I write to the owner of the hotel that we might be a bit late and he writes back something in French. And we are lucky, because he says that we should stay there and that he is going to come and get us. A giant stone of stress falls from our hearts and shoulders. Like somebody lifted a great weight off of us and we can breathe again. Elated we wait. Then a bus stops and tells us to get it in, they are also going to where we are going, Capesterre de Bel Eau, and I feel like we can save the hotel owner some work and so we get onto the bus and give the phone number to the woman on the bus.

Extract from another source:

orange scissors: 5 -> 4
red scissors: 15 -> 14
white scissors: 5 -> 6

It's after their official shift, it's just the family of the bus driver going home and we don't even have to pay for a bus ticket and they are so friendly to us it's insane. We just sit there, stomped and exhausted from the hike and all the tramping we did that day, not sure how to handle this situation especially because the people on the bus speak almost no English and our french is basically non-existent too. Eventually we reach Capesterre and tell that to the hotel owner. He says, to wait just there, he'll be there in 20 minutes. So we sit down besides the road and wait. It's a little bit of a shady area, not many cars or people around and at some point a car stops.

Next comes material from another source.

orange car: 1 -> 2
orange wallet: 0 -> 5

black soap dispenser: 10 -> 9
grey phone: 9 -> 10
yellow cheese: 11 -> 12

But the people that come out are not the owner and adrenaline starts to pump. They smell like alcohol and in French they ask us what we do here. They are two women, luckily, but still the first shock remains. We tell them in a mix of broken French and English that we are waiting for a friend who comes to get us to the hotel and they say that this is a bit of a bad area and that they will wait until our friend is here, and so we talk to them about our adventures, showing them pictures of our last days and weeks and all the crazy and cool things we had done, like the Atlantic crossing, or this hike. And we get along quite well. I am so exhausted and wasted already for the day, that I just go along with the flow, playing off the slightly crazy and drunk nature of these people, bouncing around, hopping, dancing, screaming, being a bit over the top to pass the time. And eventually the hotel owner arrives. And the people with whom we were waiting actually knew the guy. What a relieve. We get into the car, and everything is alright. The name of our new friend is Patrice and he drives us to a chicken diner on the way back to the hotel, he can see that we are starving, the packet of gummy bears and bananas we ate on the way hadn't quite helped to still our hunger. We buy a full chicken and a big portion of fries and then continue our journey towards the night toward the hotel. And while it feels really really late, it's only 21:00 by the time that we reach.

And we tell Patrice our full story, while eating and sipping a beer and we are so extremely happy about the beauty of the place. We have a whole apartment for ourselves and can't quite believe how incredibly lucky we had been again that day. After the food we just fall into bed and sleep like stones until the next morning... But that's a story for another post.